Solved – How to deal when you have too many outliers

boxplotdata preprocessingdata transformationmachine learningoutliers

Box plot of the variable fare
I have attached the boxplot of a variable called Fare(of a journey). This is a continuous variable which has outliers. According to some articles on outliers, I learned that any data point that is above/below the whiskers is an outlier. I also learned that the whisker distance is calculated by 75th percentile + 1.5*(Inter-Quartile Range).

In the case that I have attached, you can see there are too many outliers(200/891 observations). If I replace all these points with missing values(can be imputed later), won't it produce bias? Few articles asked to consider 3*IQR instead of 1.5*IQR. Should I do that way? How to deal when you have too many outliers?

Best Answer

These are not outliers.
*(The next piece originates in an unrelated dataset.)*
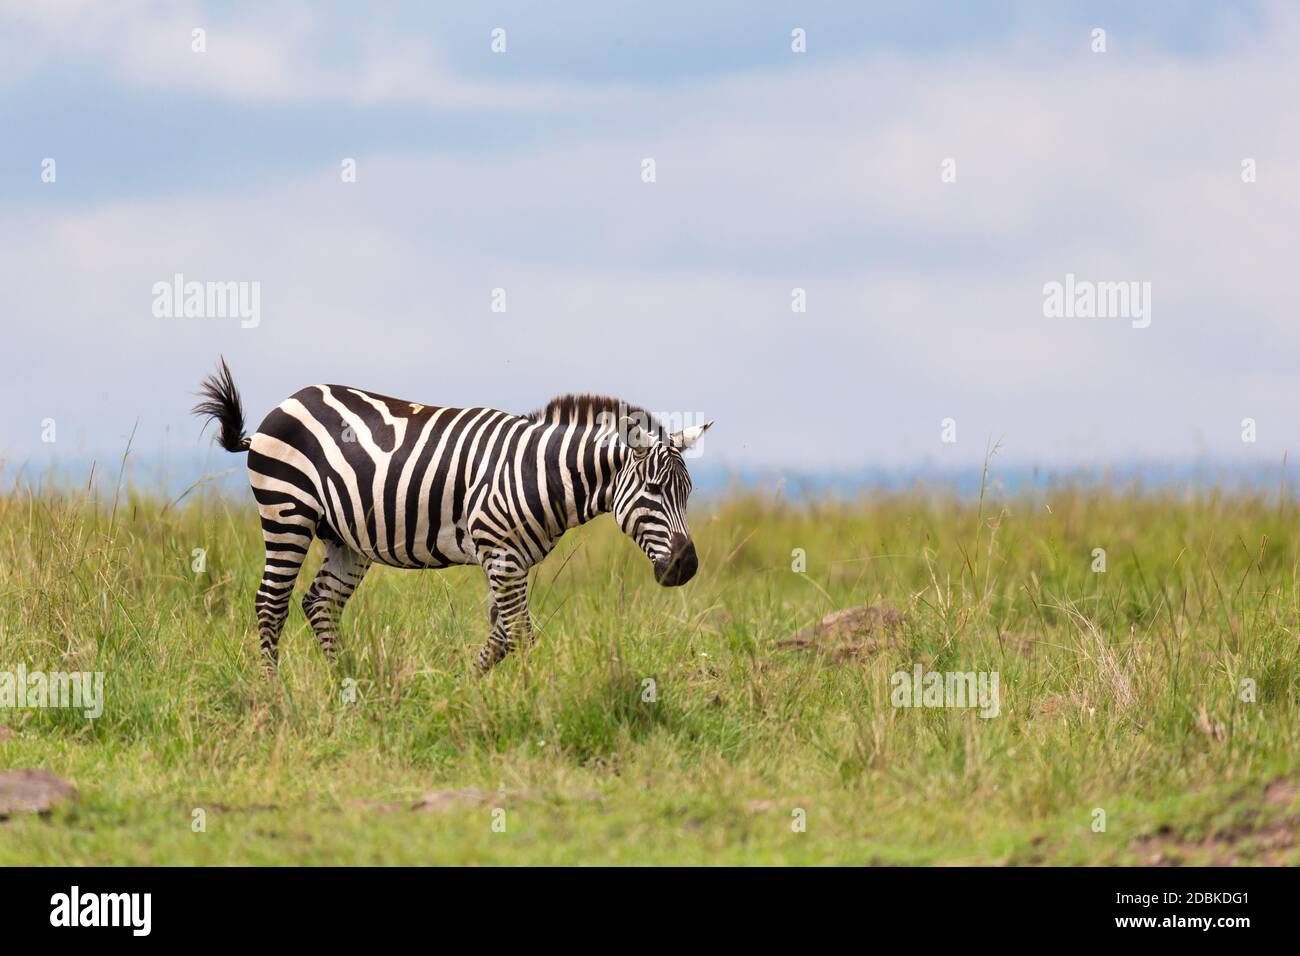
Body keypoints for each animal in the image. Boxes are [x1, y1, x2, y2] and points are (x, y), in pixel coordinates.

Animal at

I am an economist and this is the way the data should look, based on your comments. It is a poor dataset to start a beginner on.

What you are looking at is called "price discrimination." In particular, it is third degree price discrimination. Another real world example, although it is an example of first degree price discrimination, is with the Apple i-phone. When it first came out they restricted production. As a consequence, the supply curve and the demand curve did not meet. Only those who valued it the most tried to buy it and they were willing to pay the most. Then they produced more, but still not enough for the supply curve and the demand curve to meet. People stood in line and those willing to pay the most got a phone. They continued this process until the price fell to the equilibrium price.

In doing this, they extracted as much revenue as possible from each person. There is a hidden structure in this data that you need to extract. It probably had to do with square footage, amenities and location. You do need to go and ask a new question as this won't get you where you are looking to go. The data has no outliers in it.

Without really looking at it closely, it is probably a Pareto distribution and not all Pareto distributions even have a mean, let along the nice properties you want a beginner to see.